Land Registry plans are inaccurate. It is widely accepted they can be up to 1 or 2 metres out. In the case below, there appears to have been a discrepancy of at least 4 meters.

Conveyancing has become extremely competitive. There are ‘conveyancing factories’ which undercut traditional solicitors and provide conveyancing for a fraction of the price.

The conveyancers (who generally will not be legally qualified to the standard of a solicitor) have huge caseloads, huge pressure to achieve targets and often, as work is referred to them by estate agents, the conveyancers are under pressure to exchange contracts so the agents can collect their commission.

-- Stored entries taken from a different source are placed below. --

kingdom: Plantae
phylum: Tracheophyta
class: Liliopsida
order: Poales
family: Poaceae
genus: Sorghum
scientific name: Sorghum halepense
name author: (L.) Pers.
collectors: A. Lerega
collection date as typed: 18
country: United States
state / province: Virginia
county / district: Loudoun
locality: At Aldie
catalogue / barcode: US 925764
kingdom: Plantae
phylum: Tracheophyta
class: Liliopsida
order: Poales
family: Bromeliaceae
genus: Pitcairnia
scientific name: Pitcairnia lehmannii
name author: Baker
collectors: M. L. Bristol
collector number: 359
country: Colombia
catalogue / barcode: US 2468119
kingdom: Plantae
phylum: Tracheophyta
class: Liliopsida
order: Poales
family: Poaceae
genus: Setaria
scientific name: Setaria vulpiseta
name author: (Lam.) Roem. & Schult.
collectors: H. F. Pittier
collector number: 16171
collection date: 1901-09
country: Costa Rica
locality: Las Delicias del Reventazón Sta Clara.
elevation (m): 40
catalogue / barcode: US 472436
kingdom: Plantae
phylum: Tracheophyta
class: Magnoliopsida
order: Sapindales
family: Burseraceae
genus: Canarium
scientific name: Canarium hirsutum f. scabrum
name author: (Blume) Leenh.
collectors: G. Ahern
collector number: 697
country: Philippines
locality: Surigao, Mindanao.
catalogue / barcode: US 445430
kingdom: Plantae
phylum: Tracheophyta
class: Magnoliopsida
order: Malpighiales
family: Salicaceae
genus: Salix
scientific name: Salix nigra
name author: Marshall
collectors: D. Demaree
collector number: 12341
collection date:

The result is second rate conveyancing where mistakes are made. The below is a prime example of the sort of mistake that we see each week when clients come to us with a potential professional negligence claim against their conveyancer.

Richard Howlett - Partner

Public rights of way, many of them ancient, are not always obvious and finding out about them is one of the reasons why land conveyancing is a job for professionals. In one case, a couple who made a wrong assumption about the width of a footpath passing their home ended up in a costly legal tangle.

The couple had erected various structures in the mistaken belief that the right of way was only four feet wide. However, their local authority disagreed – arguing that it had a width of six to seven metres – and sought an injunction against them, requiring them to remove those structures which impinged on the path.

The width of the right of way was not given on the area’s definitive map but, after examining documents dating back to the 19th and early 20th Centuries, a judge ruled that the right of way was a track with a width of six metres which had historically served a number of agricultural and wheelwrights’ cottages. In those circumstances, the couple gave undertakings to remove the offending structures.

In refusing their application for permission to appeal against the judge’s ruling, the Court of Appeal found that he had extremely good reasons for deciding that the track was plainly much wider than four feet. Arguments that the track had ceased to be a public right of way were also rejected.